ASSIGNMENT: Verbatim output of the lines below is required, with the images omitted.

-- RECORDS SUPPLIED follows --

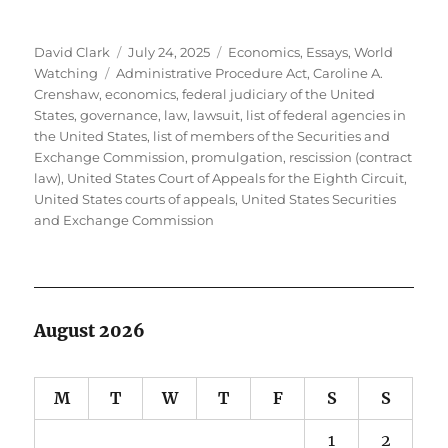
Author
Posted
Categories
David Clark
July 24, 2025
Economics
,
Essays
,
World
Tags
on
Watching
Administrative Procedure Act
,
Caroline A.
Crenshaw
,
economics
,
federal judiciary of the United
States
,
governance
,
law
,
lawsuit
,
list of federal agencies in
the United States
,
list of members of the Securities and
Exchange Commission
,
promulgation
,
rescission (contract
law)
,
United States Court of Appeals for the Eighth Circuit
,
United States courts of appeals
,
United States Securities
and Exchange Commission
August 2026
M
T
W
T
F
S
S
1
2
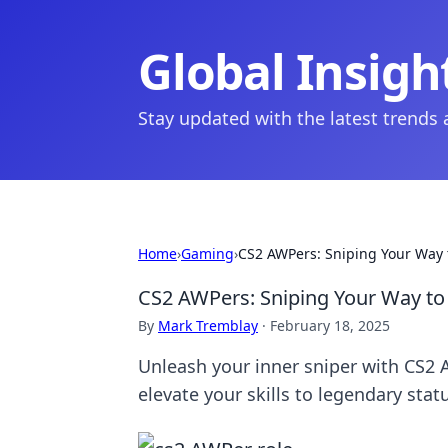
Global Insigh
Stay updated with the latest trends
Home
›
Gaming
›
CS2 AWPers: Sniping Your Way 
CS2 AWPers: Sniping Your Way to
By
Mark Tremblay
·
February 18, 2025
Unleash your inner sniper with CS2 
elevate your skills to legendary stat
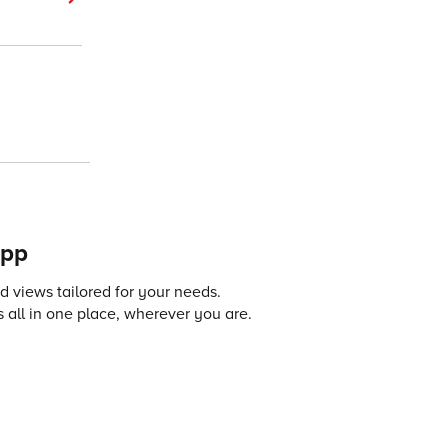
app
 views tailored for your needs.
 all in one place, wherever you are.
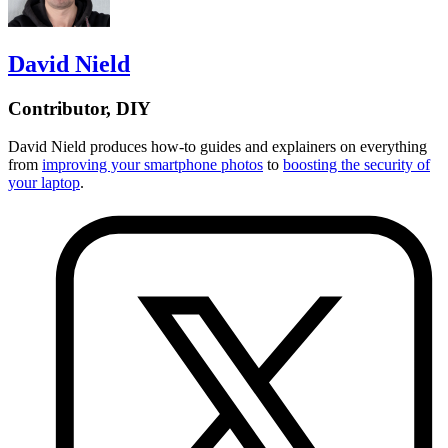
David Nield
Contributor, DIY
David Nield
produces how-to guides and explainers on everything
from
improving your smartphone photos
to
boosting the security of
your laptop
.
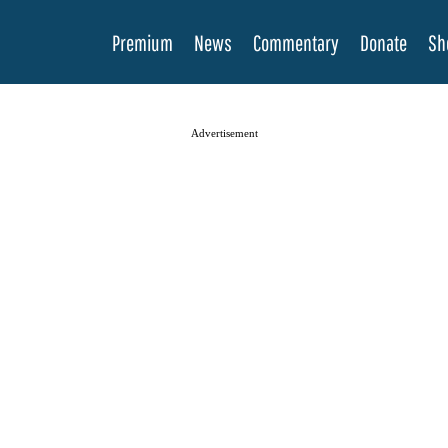
Premium
News
Commentary
Donate
Sh
Advertisement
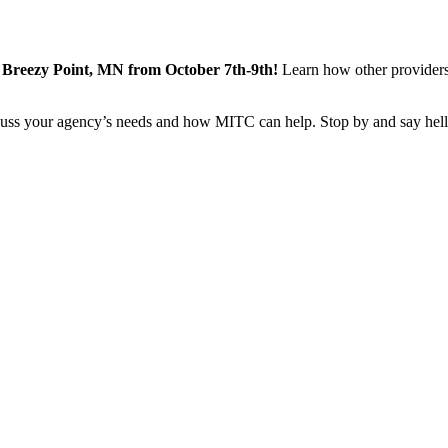
reezy Point, MN from October 7th-9th!
Learn how other providers
iscuss your agency’s needs and how MITC can help. Stop by and say hel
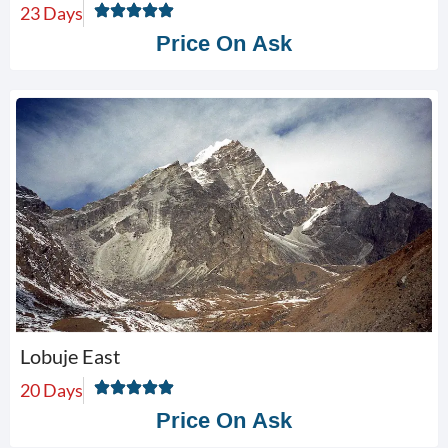
23 Days
Price On Ask
Lobuje East
20 Days
Price On Ask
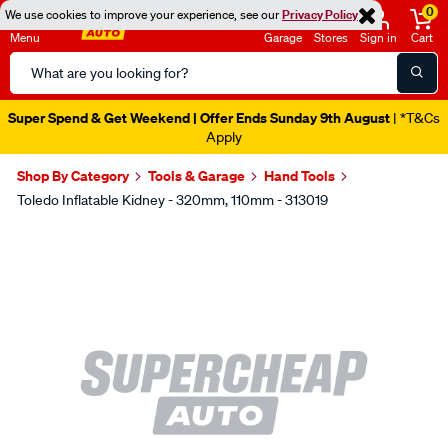
0
We use cookies to improve your experience, see our
Privacy Policy
Menu
Garage
Stores
Sign in
Cart
Search
Catalog
Super Spend & Get Weekend | Offer Ends Sunday 9th August
| *T&Cs
Apply
Shop By Category
Tools & Garage
Hand Tools
Toledo Inflatable Kidney - 320mm, 110mm - 313019
Images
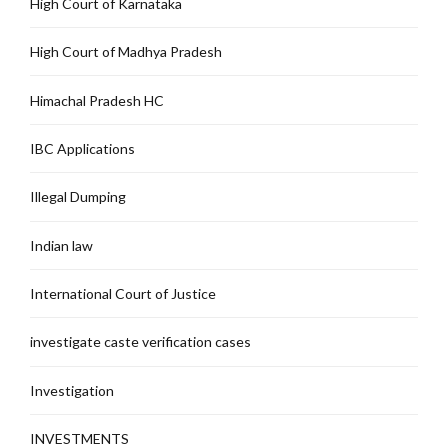
High Court of Karnataka
High Court of Madhya Pradesh
Himachal Pradesh HC
IBC Applications
Illegal Dumping
Indian law
International Court of Justice
investigate caste verification cases
Investigation
INVESTMENTS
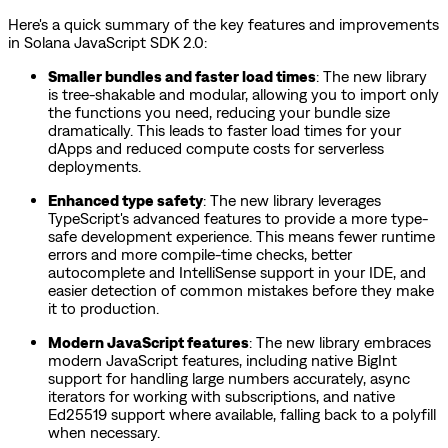
Here's a quick summary of the key features and improvements
in Solana JavaScript SDK 2.0:
Smaller bundles and faster load times
: The new library
is tree-shakable and modular, allowing you to import only
the functions you need, reducing your bundle size
dramatically. This leads to faster load times for your
dApps and reduced compute costs for serverless
deployments.
Enhanced type safety
: The new library leverages
TypeScript's advanced features to provide a more type-
safe development experience. This means fewer runtime
errors and more compile-time checks, better
autocomplete and IntelliSense support in your IDE, and
easier detection of common mistakes before they make
it to production.
Modern JavaScript features
: The new library embraces
modern JavaScript features, including native BigInt
support for handling large numbers accurately, async
iterators for working with subscriptions, and native
Ed25519 support where available, falling back to a polyfill
when necessary.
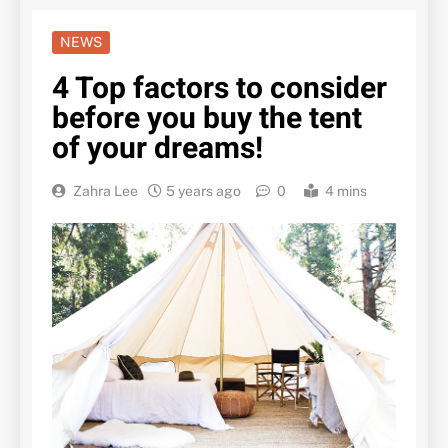
NEWS
4 Top factors to consider
before you buy the tent
of your dreams!
Zahra Lee
5 years ago
0
4 mins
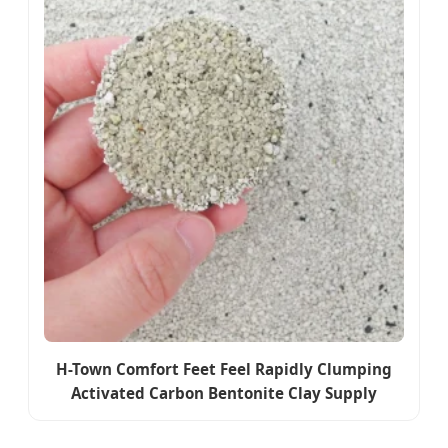
H-Town Comfort Feet Feel Rapidly Clumping
Activated Carbon Bentonite Clay Supply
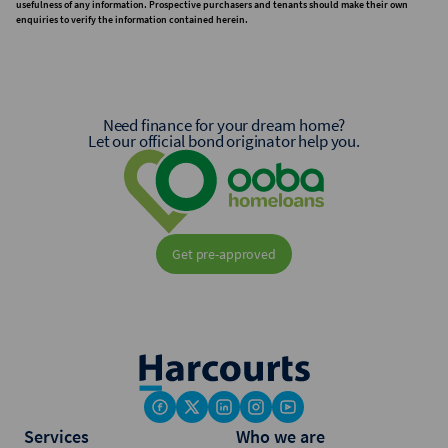
usefulness of any information. Prospective purchasers and tenants should make their own
enquiries to verify the information contained herein.
Need finance for your dream home?
Let our official bond originator help you.
Get pre-approved
Services
Who we are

-- RECORDS SUPPLIED concluded --

PROBLEM SOLUTION:
Author
Posted
Categories
David Clark
July 24, 2025
Economics
,
Essays
,
World
Tags
on
Watching
Administrative Procedure Act
,
Caroline A.
Crenshaw
,
economics
,
federal judiciary of the United
States
,
governance
,
law
,
lawsuit
,
list of federal agencies in
the United States
,
list of members of the Securities and
Exchange Commission
,
promulgation
,
rescission (contract
law)
,
United States Court of Appeals for the Eighth Circuit
,
United States courts of appeals
,
United States Securities
and Exchange Commission
August 2026
M
T
W
T
F
S
S
1
2
Global Insigh
Stay updated with the latest trends
Home
›
Gaming
›
CS2 AWPers: Sniping Your Way 
CS2 AWPers: Sniping Your Way to
By
Mark Tremblay
·
February 18, 2025
Unleash your inner sniper with CS2 
elevate your skills to legendary stat
app
 views tailored for your needs.
 all in one place, wherever you are.
David Nield
Contributor, DIY
David Nield
produces how-to guides and explainers on everything
from
improving your smartphone photos
to
boosting the security of
your laptop
.
Premium
News
Commentary
Donate
Sh
Advertisement
reezy Point, MN from October 7th-9th!
Learn how other providers
iscuss your agency’s needs and how MITC can help. Stop by and say hel
23 Days
Price On Ask
Lobuje East
20 Days
Price On Ask
0
We use cookies to improve your experience, see our
Privacy Policy
Menu
Garage
Stores
Sign in
Cart
Search
Catalog
Super Spend & Get Weekend | Offer Ends Sunday 9th August
| *T&Cs
Apply
Shop By Category
Tools & Garage
Hand Tools
Toledo Inflatable Kidney - 320mm, 110mm - 313019
Images
High Court of Karnataka
High Court of Madhya Pradesh
Himachal Pradesh HC
IBC Applications
Illegal Dumping
Indian law
International Court of Justice
investigate caste verification cases
Investigation
INVESTMENTS
Here's a quick summary of the key features and improvements
in Solana JavaScript SDK 2.0:
Smaller bundles and faster load times
: The new library
is tree-shakable and modular, allowing you to import only
the functions you need, reducing your bundle size
dramatically. This leads to faster load times for your
dApps and reduced compute costs for serverless
deployments.
Enhanced type safety
: The new library leverages
TypeScript's advanced features to provide a more type-
safe development experience. This means fewer runtime
errors and more compile-time checks, better
autocomplete and IntelliSense support in your IDE, and
easier detection of common mistakes before they make
it to production.
Modern JavaScript features
: The new library embraces
modern JavaScript features, including native BigInt
support for handling large numbers accurately, async
iterators for working with subscriptions, and native
Ed25519 support where available, falling back to a polyfill
when necessary.
NEWS
4 Top factors to consider
before you buy the tent
of your dreams!
Zahra Lee
5 years ago
0
4 mins
H-Town Comfort Feet Feel Rapidly Clumping
Activated Carbon Bentonite Clay Supply
usefulness of any information. Prospective purchasers and tenants should make their own
enquiries to verify the information contained herein.
Need finance for your dream home?
Let our official bond originator help you.
Get pre-approved
Services
Who we are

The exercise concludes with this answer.